Triple Exponential Moving Average (TE M A)
This is a powerful addition to your MetaTrader 5 toolkit designed to optimize market analysis and performance. This technical indicator acts as a specialized analysis tool designed to visualize market data. It helps traders identify emerging trends, momentum shifts, and key support or resistance levels by plotting statistical calculations directly onto price charts.
How to Setup and Use Triple Exponential Moving Average (TE M A)
1. Installation: Place your file in the MQL/Indicators folder via "Open Data Folder" and restart your terminal.
2. Loading: Find the indicator in the Navigator, drag it onto your chart, and configure the input parameters in the popup window.
3. Customization: Press Ctrl+I to open the indicator list, select your tool, and click "Properties" to change colors, levels, or visual styles.
4. Updating: Replace the old file in the Indicators folder with the new version and restart the platform to apply changes.
Frequently Asked Questions
Q: Why is my indicator not showing? A: Verify the file is in the MQL/Indicators folder, or try right-clicking the "Indicators" tree in the Navigator and clicking "Refresh."
Q: Do custom indicators slow down the platform? A: Too many complex indicators can impact performance; remove unused ones via the "Indicator List" (Ctrl+I).
Q: Can I use MT4 indicators on MT5? A: No, MQL4 and MQL5 are distinct languages; ensure the indicator is compiled specifically for your platform version.
Description & Settings
Triple Exponential Moving Average (TEMA) technical indicator was developed by Patrick Mulloy and published in the "Technical Analysis of Stocks & Commodities" magazine.

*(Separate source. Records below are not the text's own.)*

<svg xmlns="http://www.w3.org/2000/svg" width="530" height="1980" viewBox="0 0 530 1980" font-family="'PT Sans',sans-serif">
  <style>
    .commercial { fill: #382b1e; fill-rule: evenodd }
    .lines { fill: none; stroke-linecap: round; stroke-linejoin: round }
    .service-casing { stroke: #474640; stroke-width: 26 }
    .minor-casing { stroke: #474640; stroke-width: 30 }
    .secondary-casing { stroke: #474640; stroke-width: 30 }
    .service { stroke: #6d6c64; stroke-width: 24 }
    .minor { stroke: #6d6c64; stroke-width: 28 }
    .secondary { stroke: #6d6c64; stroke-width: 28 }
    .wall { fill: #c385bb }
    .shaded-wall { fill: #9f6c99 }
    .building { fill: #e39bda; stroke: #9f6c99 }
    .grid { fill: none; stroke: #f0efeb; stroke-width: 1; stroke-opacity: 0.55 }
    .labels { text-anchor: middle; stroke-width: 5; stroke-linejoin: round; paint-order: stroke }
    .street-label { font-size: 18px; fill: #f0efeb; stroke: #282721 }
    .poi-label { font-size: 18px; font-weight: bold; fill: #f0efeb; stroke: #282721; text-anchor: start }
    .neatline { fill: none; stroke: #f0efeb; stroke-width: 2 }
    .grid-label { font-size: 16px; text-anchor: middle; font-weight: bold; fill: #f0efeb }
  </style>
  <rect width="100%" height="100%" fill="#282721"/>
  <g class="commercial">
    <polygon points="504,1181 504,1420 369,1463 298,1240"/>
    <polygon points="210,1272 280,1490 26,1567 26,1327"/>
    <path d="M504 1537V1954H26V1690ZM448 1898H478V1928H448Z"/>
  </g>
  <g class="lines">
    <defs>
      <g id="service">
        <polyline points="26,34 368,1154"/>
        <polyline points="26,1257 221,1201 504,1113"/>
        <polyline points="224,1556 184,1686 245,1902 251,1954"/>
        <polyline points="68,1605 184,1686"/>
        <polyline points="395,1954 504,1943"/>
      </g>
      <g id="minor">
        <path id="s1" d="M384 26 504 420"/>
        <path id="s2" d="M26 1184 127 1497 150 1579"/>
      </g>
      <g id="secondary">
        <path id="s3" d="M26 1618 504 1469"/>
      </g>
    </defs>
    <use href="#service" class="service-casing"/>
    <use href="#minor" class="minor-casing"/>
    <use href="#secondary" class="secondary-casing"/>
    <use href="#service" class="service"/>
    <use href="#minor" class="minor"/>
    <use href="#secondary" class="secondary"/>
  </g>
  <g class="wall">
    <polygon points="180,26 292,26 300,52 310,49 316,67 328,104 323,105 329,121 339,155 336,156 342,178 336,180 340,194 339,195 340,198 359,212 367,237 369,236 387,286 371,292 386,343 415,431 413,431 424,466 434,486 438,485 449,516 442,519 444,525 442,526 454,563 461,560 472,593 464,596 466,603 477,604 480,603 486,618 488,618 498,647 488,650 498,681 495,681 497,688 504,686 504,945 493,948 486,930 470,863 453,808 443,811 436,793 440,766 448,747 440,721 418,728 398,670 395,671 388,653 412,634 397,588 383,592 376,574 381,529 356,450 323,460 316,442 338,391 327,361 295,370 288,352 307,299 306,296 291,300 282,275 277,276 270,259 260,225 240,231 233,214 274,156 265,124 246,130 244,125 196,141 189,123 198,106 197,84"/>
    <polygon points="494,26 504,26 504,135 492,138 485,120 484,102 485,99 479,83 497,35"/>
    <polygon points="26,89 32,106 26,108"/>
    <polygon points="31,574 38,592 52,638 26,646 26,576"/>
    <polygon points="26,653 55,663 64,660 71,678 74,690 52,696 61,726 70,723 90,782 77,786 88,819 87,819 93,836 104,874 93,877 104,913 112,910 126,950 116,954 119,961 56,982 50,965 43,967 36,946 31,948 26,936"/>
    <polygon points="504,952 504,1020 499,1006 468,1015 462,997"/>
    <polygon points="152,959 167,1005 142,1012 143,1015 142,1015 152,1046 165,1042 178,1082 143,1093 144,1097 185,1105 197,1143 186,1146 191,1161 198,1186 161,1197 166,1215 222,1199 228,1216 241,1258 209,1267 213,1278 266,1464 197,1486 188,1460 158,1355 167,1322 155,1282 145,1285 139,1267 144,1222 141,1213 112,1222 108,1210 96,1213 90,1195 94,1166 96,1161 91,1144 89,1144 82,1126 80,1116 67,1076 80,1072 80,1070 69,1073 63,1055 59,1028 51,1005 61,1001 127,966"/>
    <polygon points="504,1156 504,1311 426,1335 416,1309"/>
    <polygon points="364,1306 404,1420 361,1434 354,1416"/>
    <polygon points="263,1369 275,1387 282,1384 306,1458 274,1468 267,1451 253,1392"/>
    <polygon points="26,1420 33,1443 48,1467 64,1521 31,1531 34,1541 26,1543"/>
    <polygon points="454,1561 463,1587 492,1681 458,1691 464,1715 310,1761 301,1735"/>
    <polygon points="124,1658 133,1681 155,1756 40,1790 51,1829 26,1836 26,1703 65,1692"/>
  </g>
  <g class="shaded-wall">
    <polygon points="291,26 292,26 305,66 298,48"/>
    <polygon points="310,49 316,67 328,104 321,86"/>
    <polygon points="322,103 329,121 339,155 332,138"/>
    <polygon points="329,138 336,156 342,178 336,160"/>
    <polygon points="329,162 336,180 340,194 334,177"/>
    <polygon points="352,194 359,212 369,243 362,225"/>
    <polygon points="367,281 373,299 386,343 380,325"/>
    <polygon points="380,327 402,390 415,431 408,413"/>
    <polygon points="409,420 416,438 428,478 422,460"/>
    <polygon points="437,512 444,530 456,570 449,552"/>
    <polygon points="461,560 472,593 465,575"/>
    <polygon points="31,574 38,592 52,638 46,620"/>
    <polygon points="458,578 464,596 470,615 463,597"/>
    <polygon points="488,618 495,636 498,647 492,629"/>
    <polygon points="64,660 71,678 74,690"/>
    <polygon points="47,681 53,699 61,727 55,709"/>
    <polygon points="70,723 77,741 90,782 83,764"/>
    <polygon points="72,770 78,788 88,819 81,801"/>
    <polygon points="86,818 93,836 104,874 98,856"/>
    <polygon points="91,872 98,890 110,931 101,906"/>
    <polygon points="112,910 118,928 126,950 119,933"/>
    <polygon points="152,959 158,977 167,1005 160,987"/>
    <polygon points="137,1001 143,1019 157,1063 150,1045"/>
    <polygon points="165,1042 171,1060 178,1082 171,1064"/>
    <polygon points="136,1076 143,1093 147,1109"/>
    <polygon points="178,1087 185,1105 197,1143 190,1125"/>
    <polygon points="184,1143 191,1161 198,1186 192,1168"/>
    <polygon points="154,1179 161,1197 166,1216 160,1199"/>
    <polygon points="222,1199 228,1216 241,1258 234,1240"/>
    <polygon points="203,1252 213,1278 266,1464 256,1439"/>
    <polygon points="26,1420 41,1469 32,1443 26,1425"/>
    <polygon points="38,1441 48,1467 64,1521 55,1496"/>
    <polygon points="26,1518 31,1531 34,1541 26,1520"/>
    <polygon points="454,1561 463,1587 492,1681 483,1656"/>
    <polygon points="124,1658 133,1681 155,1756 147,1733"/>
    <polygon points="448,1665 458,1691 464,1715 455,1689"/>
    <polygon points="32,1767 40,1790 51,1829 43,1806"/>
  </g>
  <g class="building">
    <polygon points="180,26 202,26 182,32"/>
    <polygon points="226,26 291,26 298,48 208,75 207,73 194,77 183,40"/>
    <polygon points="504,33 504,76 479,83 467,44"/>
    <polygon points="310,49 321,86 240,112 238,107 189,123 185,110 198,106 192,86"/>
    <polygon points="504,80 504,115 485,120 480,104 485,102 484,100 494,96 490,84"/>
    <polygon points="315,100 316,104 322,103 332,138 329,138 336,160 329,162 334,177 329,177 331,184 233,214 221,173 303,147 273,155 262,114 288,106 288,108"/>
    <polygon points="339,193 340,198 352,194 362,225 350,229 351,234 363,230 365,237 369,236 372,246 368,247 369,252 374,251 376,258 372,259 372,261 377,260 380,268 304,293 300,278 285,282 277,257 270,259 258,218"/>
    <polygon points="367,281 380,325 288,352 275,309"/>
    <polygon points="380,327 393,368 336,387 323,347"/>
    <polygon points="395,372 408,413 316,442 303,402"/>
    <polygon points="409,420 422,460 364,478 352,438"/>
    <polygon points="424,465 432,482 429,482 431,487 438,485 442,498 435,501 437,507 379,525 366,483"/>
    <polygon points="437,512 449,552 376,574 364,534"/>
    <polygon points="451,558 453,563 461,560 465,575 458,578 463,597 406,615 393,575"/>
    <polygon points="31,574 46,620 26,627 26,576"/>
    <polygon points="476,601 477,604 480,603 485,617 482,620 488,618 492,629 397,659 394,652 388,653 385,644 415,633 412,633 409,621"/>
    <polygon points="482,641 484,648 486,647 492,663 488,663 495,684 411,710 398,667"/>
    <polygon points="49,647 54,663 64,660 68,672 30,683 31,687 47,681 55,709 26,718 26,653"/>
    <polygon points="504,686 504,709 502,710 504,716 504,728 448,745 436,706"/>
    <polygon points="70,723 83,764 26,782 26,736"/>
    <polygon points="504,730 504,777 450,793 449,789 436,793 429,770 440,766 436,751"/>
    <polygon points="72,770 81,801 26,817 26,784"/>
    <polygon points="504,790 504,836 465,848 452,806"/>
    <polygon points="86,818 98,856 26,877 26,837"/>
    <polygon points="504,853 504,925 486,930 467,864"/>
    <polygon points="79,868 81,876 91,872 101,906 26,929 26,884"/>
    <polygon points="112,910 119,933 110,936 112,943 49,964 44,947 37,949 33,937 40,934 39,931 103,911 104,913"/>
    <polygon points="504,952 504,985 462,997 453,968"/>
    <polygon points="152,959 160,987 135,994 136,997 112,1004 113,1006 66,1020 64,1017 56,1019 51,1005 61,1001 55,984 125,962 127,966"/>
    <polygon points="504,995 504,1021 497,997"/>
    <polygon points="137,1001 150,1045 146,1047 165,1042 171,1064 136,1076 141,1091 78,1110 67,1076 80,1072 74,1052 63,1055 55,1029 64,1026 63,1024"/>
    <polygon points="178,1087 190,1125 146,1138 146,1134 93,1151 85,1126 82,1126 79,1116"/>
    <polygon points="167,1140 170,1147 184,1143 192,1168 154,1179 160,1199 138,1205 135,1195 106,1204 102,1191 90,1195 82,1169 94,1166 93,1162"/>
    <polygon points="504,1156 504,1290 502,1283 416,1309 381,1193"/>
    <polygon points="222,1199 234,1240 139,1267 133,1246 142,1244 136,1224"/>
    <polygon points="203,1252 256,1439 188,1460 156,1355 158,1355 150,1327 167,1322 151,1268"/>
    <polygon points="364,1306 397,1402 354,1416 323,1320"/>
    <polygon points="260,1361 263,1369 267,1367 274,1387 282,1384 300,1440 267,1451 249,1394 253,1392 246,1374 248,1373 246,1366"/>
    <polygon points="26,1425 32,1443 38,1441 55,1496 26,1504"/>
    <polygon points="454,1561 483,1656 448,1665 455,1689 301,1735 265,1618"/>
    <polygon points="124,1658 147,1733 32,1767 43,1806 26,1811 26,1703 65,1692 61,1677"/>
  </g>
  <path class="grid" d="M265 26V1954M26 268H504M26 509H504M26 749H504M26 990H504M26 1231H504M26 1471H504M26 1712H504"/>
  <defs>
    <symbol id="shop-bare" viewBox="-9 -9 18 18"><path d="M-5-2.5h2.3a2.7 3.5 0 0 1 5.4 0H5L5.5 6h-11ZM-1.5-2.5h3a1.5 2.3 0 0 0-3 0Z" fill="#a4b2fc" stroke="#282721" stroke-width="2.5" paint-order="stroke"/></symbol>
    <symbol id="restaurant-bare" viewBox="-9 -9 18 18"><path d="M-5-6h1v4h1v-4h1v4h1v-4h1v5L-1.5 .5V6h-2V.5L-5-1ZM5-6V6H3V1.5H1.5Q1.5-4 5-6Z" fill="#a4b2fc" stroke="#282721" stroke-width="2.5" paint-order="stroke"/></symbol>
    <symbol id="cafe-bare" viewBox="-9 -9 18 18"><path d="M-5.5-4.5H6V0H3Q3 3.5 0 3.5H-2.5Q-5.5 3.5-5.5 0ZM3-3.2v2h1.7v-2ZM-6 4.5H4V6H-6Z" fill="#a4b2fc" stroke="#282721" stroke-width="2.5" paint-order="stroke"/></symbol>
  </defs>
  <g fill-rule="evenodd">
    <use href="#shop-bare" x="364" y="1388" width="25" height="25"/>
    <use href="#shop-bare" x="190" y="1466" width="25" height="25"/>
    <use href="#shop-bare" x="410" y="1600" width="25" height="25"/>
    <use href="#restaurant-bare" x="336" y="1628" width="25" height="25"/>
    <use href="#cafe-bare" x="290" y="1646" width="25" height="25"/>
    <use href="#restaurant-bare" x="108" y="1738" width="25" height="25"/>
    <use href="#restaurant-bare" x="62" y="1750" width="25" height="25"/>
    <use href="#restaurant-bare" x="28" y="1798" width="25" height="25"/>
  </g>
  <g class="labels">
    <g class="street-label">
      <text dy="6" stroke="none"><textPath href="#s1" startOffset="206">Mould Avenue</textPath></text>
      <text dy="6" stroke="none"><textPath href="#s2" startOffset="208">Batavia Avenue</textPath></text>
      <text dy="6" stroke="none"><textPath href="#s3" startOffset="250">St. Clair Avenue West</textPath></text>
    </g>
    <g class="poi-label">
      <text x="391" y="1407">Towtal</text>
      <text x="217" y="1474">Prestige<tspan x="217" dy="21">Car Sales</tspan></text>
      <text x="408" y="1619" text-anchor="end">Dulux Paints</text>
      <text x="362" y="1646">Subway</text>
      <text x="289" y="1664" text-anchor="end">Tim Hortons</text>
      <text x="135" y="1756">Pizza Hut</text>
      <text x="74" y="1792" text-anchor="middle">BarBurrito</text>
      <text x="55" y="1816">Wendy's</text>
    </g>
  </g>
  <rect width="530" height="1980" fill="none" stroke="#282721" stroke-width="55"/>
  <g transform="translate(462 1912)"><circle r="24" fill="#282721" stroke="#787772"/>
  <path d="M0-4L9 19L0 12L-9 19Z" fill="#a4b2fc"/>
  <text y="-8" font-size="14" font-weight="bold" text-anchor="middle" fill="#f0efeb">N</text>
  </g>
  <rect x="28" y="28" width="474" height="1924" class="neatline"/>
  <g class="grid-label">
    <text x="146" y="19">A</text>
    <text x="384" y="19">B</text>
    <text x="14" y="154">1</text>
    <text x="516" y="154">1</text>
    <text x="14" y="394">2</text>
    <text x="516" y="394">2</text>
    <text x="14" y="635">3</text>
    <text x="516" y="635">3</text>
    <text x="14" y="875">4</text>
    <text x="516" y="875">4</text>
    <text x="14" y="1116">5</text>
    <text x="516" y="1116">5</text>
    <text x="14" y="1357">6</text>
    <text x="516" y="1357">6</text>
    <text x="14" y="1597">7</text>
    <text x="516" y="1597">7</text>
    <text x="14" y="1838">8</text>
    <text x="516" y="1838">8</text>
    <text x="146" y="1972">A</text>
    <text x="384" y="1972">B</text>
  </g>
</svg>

The principle of its calculation is similar to Double Exponential Moving Average (DEMA). The name "Triple Exponential Moving Average" does not very correctly reflect its algorithm. This is a unique blend of the single, double and triple exponential smoothing average providing the smaller lag than each of them separately.
TEMA can be used instead of traditional moving averages. It can be used for smoothing price data, as well as for smoothing other indicators.
Triple Exponential Moving Average Indicator
Calculation:
First DEMA is calculated, then the error of price deviation from DEMA is calculated:
err(i) = Price(i) - DEMA(Price, N, ii)
where:
err(i) - current DEMA error;
Price(i) - current price;
DEMA(Price, N, i) - current DEMA value from Price series with N period.
Then add value of the exponential average of the error and get TEMA:
TEMA(i) = DEMA(Price, N, i) + EMA(err, N, i) = DEMA(Price, N, i) + EMA(Price - EMA(Price, N, i), N, i) == DEMA(Price, N, i) + EMA(Price - DEMA(Price, N, i), N, i) = 3 * EMA(Price, N, i) - 3 * EMA2(Price, N, i) + EMA3(Price, N, i)
where:
EMA(err, N, i) - current value of the exponential average of the err error;
EMA2(Price, N, i) - current value of the double sequential price smoothing;
EMA3(Price, N, i) - current value of the triple sequential price smoothing.